Last week I went skydiving. It was actually my fourth time going, but since I hadn't been in a couple years, they made me take the training again.

After skydiving, my friends and I went to an arcade. I don't really like arcade games (besides H2Overdrive), so I wandered around until I found one called "Commercial Airline Simulator". You may be surprised to know that no line had formed in front of that particular machine. I played through the entire training mode of it, and was pleasantly surprised at how similar it was to when I flew a plane a few years prior when I took a couple pilot lessons.

The following weekend I took motorcycle classes and got my license. Around that time I started thinking about how awesome first lessons are-particularly those that were swimming around in my mind.

Not That Kind of Person

For the past month I've been working out regularly under the tutelage of Dick Talens, the founder of Fitocracy, and for the first time ever I'm making actual gains. Seven pounds gained so far, and substantial increases in the weights I can lift.

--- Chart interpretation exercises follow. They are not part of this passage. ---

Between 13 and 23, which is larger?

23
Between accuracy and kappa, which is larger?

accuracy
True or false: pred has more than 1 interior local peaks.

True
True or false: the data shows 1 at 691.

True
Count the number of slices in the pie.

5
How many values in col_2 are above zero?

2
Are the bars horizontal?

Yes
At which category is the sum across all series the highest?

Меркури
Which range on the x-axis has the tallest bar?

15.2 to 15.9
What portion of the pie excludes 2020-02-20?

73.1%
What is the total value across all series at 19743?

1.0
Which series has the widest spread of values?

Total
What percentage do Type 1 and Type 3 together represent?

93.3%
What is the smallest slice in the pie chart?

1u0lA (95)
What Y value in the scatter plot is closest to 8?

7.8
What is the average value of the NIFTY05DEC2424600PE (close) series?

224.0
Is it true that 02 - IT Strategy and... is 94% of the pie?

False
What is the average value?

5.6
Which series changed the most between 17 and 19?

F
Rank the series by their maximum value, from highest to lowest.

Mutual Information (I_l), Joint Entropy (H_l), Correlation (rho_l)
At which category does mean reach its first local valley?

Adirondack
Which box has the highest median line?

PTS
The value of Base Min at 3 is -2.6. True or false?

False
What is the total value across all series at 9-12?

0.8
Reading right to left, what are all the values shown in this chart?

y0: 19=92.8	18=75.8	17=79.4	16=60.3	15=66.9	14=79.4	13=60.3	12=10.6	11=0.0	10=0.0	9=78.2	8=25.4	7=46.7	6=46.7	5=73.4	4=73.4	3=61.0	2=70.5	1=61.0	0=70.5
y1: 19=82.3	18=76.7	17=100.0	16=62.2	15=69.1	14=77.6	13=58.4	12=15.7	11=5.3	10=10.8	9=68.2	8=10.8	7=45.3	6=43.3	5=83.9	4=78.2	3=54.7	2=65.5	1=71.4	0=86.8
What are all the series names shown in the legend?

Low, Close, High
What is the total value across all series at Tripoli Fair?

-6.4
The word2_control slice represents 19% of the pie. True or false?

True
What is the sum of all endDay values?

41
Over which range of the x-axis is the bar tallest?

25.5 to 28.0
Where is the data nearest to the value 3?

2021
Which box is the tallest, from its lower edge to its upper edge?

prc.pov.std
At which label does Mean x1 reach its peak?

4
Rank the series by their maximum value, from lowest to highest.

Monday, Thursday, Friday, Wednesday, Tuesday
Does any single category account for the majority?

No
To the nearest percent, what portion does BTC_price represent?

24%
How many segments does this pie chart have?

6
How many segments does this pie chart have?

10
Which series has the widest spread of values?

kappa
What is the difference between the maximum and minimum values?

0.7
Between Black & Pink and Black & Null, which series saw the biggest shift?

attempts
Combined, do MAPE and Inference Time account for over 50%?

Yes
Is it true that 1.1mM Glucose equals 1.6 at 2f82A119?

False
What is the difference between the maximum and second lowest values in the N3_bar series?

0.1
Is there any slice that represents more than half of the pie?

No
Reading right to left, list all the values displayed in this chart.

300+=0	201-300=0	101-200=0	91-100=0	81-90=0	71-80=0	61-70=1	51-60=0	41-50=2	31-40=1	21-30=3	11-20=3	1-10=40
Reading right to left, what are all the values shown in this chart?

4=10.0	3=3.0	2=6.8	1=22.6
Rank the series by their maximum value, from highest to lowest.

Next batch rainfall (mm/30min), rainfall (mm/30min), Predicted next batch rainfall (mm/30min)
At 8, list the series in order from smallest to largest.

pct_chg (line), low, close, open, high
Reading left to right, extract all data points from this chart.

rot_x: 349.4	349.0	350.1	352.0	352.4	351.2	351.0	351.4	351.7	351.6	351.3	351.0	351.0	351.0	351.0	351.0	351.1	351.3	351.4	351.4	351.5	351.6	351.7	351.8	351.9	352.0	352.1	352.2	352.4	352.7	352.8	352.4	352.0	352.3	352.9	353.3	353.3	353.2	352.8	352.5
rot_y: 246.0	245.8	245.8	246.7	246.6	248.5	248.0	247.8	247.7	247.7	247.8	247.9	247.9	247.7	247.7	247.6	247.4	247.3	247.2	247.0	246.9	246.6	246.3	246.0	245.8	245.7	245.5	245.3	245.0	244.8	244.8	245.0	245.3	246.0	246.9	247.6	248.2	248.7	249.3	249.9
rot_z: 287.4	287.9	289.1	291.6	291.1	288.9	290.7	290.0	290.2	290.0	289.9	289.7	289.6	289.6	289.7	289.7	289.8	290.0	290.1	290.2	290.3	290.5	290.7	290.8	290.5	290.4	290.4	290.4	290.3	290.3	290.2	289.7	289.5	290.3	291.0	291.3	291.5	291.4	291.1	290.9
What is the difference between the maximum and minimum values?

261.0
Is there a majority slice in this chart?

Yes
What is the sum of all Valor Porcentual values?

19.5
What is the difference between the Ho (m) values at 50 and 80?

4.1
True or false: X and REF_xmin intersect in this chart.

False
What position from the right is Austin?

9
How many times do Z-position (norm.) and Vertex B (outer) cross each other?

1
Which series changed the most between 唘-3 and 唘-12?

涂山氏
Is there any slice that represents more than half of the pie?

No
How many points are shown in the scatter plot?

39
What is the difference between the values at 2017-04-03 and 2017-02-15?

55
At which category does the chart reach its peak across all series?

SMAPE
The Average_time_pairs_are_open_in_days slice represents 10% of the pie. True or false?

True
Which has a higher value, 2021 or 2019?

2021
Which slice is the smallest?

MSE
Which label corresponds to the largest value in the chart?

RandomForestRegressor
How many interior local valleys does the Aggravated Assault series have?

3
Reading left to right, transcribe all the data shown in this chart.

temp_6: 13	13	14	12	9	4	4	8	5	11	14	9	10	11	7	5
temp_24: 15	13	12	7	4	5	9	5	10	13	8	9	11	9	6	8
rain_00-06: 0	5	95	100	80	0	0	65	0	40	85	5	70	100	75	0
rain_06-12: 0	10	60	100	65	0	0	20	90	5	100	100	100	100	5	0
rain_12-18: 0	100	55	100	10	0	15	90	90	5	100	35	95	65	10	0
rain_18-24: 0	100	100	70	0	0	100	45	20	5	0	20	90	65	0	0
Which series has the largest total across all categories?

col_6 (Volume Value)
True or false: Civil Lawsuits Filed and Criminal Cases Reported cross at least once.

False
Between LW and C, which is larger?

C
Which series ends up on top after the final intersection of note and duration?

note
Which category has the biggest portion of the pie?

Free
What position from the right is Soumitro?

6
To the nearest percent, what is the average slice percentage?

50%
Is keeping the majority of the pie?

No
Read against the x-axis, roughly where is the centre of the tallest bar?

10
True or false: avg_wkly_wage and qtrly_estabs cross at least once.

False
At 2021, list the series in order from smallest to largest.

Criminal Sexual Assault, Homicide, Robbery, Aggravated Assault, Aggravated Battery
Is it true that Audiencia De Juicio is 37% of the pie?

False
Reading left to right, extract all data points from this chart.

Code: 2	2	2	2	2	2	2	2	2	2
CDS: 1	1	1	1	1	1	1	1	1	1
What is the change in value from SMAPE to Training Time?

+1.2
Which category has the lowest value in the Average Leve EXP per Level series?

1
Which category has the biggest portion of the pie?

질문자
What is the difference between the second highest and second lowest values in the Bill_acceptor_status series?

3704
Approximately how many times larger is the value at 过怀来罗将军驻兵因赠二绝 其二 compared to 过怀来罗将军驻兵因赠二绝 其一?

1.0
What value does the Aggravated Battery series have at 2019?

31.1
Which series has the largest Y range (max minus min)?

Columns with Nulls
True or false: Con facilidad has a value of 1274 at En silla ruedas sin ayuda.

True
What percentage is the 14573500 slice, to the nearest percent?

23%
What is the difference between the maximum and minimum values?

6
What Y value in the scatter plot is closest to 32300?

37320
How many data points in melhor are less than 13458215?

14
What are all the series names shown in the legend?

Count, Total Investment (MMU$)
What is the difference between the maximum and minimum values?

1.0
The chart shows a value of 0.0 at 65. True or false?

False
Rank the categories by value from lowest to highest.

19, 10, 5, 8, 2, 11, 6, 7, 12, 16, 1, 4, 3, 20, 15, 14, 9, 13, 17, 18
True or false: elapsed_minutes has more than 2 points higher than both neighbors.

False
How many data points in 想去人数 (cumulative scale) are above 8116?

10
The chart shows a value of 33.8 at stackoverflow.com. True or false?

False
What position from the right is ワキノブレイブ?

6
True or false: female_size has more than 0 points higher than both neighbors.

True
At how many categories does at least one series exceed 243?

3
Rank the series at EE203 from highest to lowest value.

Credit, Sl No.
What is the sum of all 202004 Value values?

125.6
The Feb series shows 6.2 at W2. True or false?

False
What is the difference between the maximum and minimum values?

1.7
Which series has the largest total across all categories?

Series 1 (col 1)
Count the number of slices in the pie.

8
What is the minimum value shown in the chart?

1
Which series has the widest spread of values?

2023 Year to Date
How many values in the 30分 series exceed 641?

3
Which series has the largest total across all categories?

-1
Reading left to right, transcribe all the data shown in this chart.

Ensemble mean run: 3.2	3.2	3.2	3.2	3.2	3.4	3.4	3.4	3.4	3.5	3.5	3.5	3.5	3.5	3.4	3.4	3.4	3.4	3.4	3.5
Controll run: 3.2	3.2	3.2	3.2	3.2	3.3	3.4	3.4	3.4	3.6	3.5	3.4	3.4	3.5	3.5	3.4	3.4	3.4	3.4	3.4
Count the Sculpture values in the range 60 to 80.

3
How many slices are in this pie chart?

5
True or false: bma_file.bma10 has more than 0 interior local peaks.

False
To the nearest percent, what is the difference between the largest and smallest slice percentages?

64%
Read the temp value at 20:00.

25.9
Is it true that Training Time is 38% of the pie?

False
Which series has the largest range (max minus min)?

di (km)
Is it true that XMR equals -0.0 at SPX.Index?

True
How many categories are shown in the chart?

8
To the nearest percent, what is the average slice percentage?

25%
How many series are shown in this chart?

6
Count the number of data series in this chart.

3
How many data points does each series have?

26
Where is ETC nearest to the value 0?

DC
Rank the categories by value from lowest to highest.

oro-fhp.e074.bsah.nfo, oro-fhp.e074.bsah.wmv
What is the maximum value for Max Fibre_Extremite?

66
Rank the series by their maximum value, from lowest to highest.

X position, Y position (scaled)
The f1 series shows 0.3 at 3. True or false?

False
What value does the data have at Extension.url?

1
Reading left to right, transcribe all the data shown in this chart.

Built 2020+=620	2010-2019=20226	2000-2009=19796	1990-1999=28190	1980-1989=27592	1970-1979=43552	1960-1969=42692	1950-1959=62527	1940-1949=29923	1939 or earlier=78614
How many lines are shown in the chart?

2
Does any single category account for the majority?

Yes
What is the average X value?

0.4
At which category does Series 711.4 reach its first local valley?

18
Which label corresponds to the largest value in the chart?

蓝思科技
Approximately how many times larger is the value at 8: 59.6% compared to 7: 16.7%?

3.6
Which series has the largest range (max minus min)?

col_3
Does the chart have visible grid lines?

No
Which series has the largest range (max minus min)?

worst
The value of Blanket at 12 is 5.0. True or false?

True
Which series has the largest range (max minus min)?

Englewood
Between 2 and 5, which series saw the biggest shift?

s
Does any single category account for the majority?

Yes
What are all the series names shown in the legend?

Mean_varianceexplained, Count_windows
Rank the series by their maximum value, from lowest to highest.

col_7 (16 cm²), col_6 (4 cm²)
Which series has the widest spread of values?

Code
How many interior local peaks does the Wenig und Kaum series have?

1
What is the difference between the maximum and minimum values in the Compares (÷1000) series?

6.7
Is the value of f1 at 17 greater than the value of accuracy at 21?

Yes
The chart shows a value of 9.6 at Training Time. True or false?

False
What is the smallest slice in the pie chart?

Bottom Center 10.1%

When we first started going back and forth about the training, I said something to the effect of, "I have the irrational idea that I can't possibly gain weight no matter what I do." I gave Crossfit a try for a while, and probably gained around 3-5 pounds within a year and tried Tim's Occam's Protocol with no real success. Back when I had a house I put a bench in my server room and even rigged up a lat pulldown system by putting pulleys in the ceilng. No gains there, either.

The reason I decided to get training from Dick was because I figured I could put to rest once and for all the question of whether or not I'm able to build muscle. I wanted to know what was possible, how much effort it required, and how much time it would take. As I rested in between sets today in the gym, I kept thinking about how I never thought I could gain weight, just because "I'm not that kind of person". I thought about other times I've felt that way and been wrong, and the different patterns these thoughts fall into.